Add the neuron's initial attempt at classification to the plot.

The initial weights are set to zero, so any input gives the same output and the classification line does not even appear on the plot. Fear not... we are going to train it!

```hold on linehandle = plotpc(net.IW{1},net.b{1}); ``` ADAPT returns a new network object that performs as a better classifier, the network output, and the error. This loop adapts the network and plots the classification line, until the error is zero.

```E = 1; while (sse(E)) [net,Y,E] = adapt(net,X,T); linehandle = plotpc(net.IW{1},net.b{1},linehandle); drawnow; end ``` Note that it took the perceptron three passes to get it right. This a long time for such a simple problem. The reason for the long training time is the outlier vector. Despite the long training time, the perceptron still learns properly and can be used to classify other inputs.

Now SIM can be used to classify any other input vector. For example, classify an input vector of [0.7; 1.2].

A plot of this new point with the original training set shows how the network performs. To distinguish it from the training set, color it red.

```x = [0.7; 1.2]; y = net(x); plotpv(x,y); circle = findobj(gca,'type','line'); circle.Color = 'red'; ``` Turn on "hold" so the previous plot is not erased. Add the training set and the classification line to the plot.
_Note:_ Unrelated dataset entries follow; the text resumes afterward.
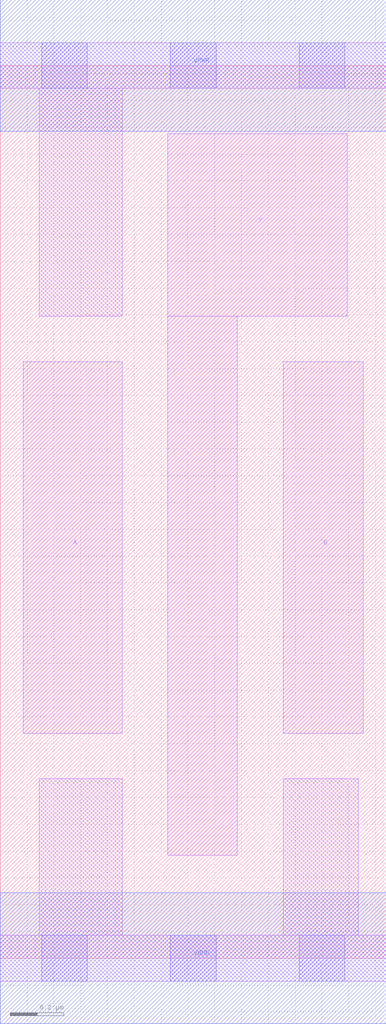
<source format=lef>
# Copyright 2020 The SkyWater PDK Authors
#
# Licensed under the Apache License, Version 2.0 (the "License");
# you may not use this file except in compliance with the License.
# You may obtain a copy of the License at
#
#     https://www.apache.org/licenses/LICENSE-2.0
#
# Unless required by applicable law or agreed to in writing, software
# distributed under the License is distributed on an "AS IS" BASIS,
# WITHOUT WARRANTIES OR CONDITIONS OF ANY KIND, either express or implied.
# See the License for the specific language governing permissions and
# limitations under the License.
#
# SPDX-License-Identifier: Apache-2.0

VERSION 5.7 ;
  NAMESCASESENSITIVE ON ;
  NOWIREEXTENSIONATPIN ON ;
  DIVIDERCHAR "/" ;
  BUSBITCHARS "[]" ;
UNITS
  DATABASE MICRONS 200 ;
END UNITS
MACRO sky130_fd_sc_lp__nor2_0
  CLASS CORE ;
  FOREIGN sky130_fd_sc_lp__nor2_0 ;
  ORIGIN  0.000000  0.000000 ;
  SIZE  1.440000 BY  3.330000 ;
  SYMMETRY X Y R90 ;
  SITE unit ;
  PIN A
    ANTENNAGATEAREA  0.159000 ;
    DIRECTION INPUT ;
    USE SIGNAL ;
    PORT
      LAYER li1 ;
        RECT 0.085000 0.840000 0.455000 2.225000 ;
    END
  END A
  PIN B
    ANTENNAGATEAREA  0.159000 ;
    DIRECTION INPUT ;
    USE SIGNAL ;
    PORT
      LAYER li1 ;
        RECT 1.055000 0.840000 1.355000 2.225000 ;
    END
  END B
  PIN Y
    ANTENNADIFFAREA  0.287200 ;
    DIRECTION OUTPUT ;
    USE SIGNAL ;
    PORT
      LAYER li1 ;
        RECT 0.625000 0.385000 0.885000 2.395000 ;
        RECT 0.625000 2.395000 1.295000 3.075000 ;
    END
  END Y
  PIN VGND
    DIRECTION INOUT ;
    USE GROUND ;
    PORT
      LAYER met1 ;
        RECT 0.000000 -0.245000 1.440000 0.245000 ;
    END
  END VGND
  PIN VPWR
    DIRECTION INOUT ;
    USE POWER ;
    PORT
      LAYER met1 ;
        RECT 0.000000 3.085000 1.440000 3.575000 ;
    END
  END VPWR
  OBS
    LAYER li1 ;
      RECT 0.000000 -0.085000 1.440000 0.085000 ;
      RECT 0.000000  3.245000 1.440000 3.415000 ;
      RECT 0.145000  0.085000 0.455000 0.670000 ;
      RECT 0.145000  2.395000 0.455000 3.245000 ;
      RECT 1.055000  0.085000 1.335000 0.670000 ;
    LAYER mcon ;
      RECT 0.155000 -0.085000 0.325000 0.085000 ;
      RECT 0.155000  3.245000 0.325000 3.415000 ;
      RECT 0.635000 -0.085000 0.805000 0.085000 ;
      RECT 0.635000  3.245000 0.805000 3.415000 ;
      RECT 1.115000 -0.085000 1.285000 0.085000 ;
      RECT 1.115000  3.245000 1.285000 3.415000 ;
  END
END sky130_fd_sc_lp__nor2_0
END LIBRARY

</source>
```hold on; plotpv(X,T); plotpc(net.IW{1},net.b{1}); hold off; ``` Finally, zoom into the area of interest.

The perceptron correctly classified our new point (in red) as category "zero" (represented by a circle) and not a "one" (represented by a plus). Despite the long training time, the perceptron still learns properly. To see how to reduce training times associated with outlier vectors, see the "Normalized Perceptron Rule" example.